POJ3468树状数组
来源:互联网 发布:海关进口数据怎么查询 编辑:程序博客网 时间:2024/05/04 02:30
题目:题目链接
题意:
The first line contains two numbers N and Q. 1 ≤ N,Q ≤ 100000.The second line contains N numbers,
the initial values of A1, A2, ... , AN. -1000000000 ≤ Ai ≤ 1000000000.Each of the next Q lines
represents an operation."C a b c" means adding c to each of Aa, Aa+1, ... , Ab. -10000 ≤ c ≤ 10000.
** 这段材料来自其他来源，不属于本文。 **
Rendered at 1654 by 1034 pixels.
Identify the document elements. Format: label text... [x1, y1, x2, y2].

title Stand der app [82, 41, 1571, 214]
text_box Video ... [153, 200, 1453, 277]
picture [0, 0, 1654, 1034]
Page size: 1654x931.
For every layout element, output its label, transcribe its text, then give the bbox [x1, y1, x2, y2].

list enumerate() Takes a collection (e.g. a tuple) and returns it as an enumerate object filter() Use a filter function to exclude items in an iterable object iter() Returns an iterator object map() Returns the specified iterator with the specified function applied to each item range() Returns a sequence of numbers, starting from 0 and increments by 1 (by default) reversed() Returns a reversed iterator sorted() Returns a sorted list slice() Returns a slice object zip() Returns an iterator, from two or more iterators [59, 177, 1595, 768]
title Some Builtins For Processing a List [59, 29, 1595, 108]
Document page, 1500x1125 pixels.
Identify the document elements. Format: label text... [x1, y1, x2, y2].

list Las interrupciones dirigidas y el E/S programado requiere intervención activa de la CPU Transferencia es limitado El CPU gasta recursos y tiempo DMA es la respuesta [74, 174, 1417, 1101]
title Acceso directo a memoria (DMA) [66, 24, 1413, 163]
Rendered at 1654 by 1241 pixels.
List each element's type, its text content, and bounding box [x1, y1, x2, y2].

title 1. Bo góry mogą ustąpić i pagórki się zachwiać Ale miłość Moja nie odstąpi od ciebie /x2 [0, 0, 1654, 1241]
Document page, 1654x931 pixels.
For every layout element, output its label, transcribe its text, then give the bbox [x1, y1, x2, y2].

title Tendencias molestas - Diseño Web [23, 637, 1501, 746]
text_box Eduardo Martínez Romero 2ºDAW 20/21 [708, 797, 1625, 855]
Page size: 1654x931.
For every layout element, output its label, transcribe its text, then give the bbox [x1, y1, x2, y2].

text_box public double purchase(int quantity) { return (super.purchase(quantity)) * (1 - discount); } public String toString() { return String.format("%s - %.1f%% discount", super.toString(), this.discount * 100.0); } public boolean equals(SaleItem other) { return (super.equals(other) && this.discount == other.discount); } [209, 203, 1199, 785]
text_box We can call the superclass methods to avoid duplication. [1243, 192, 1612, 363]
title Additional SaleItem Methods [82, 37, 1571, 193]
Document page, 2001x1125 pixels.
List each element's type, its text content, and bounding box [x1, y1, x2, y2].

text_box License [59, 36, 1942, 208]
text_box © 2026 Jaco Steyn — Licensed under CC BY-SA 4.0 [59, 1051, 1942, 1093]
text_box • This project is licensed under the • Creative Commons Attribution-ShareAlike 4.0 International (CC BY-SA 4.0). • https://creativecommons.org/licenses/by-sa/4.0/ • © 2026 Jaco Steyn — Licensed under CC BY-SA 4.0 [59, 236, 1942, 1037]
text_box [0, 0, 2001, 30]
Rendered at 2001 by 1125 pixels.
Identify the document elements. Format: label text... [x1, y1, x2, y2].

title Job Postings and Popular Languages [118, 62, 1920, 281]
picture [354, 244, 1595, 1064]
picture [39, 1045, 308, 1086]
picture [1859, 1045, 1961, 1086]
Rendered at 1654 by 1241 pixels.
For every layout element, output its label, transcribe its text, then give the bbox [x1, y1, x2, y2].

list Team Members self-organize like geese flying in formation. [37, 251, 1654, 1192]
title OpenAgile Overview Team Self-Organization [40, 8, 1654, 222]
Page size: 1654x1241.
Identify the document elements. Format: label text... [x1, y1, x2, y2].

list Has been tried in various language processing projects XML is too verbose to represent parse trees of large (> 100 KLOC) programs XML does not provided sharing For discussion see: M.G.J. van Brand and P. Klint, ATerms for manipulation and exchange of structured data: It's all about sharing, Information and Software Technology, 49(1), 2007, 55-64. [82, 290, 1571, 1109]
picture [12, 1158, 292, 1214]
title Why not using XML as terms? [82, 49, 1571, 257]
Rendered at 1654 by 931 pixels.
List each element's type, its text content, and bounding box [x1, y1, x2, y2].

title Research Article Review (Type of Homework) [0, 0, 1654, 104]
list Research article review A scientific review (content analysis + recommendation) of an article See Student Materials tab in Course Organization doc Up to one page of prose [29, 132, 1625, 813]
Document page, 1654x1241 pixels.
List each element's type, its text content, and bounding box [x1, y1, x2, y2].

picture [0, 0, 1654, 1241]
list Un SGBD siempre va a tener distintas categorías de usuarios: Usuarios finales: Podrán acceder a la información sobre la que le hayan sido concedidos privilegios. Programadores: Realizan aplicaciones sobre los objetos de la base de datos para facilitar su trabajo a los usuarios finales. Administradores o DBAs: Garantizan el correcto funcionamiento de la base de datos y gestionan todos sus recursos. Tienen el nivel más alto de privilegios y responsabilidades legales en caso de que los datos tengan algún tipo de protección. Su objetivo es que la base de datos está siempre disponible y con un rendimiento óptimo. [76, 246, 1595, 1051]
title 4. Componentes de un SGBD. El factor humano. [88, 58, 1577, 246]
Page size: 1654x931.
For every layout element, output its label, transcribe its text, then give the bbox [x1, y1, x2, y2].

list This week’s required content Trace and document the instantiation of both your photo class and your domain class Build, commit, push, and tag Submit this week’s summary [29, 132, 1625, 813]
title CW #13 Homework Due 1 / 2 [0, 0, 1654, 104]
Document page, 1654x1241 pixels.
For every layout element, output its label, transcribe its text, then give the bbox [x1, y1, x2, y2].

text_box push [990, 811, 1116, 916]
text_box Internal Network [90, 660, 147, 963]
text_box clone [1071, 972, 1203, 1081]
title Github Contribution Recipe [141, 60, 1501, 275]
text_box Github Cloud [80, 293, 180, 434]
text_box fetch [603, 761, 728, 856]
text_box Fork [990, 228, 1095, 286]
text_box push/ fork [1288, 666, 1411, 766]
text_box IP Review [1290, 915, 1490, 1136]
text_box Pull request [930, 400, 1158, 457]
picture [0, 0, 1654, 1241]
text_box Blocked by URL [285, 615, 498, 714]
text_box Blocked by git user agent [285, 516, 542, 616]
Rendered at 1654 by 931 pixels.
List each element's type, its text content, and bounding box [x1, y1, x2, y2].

"Q a b" means querying the sum of Aa, Aa+1, ... , Ab.
就是区间更新,求区间总和sum,树状数组(或者线段树):
Sum[x] = SUM(A[i], i=1...x)+(x+1)*SUM(delta[i],i=1...x)-SUM(i*delta[i],i=1...x)在成段更新时,是对delta
数组进行更新,于是用两个树状数组t1,t2来维护两个前缀和SUM(delta[i],i=1...x),SUM(i*delta[i],i=1...x),而
SUM(A[i], i=1...x)在更新过程中是不变的,所以可以预处理在数组中将区间的成段更新转化成对t1,t2两个树状数
组的单点更新,使更新复杂度保持O(log(n))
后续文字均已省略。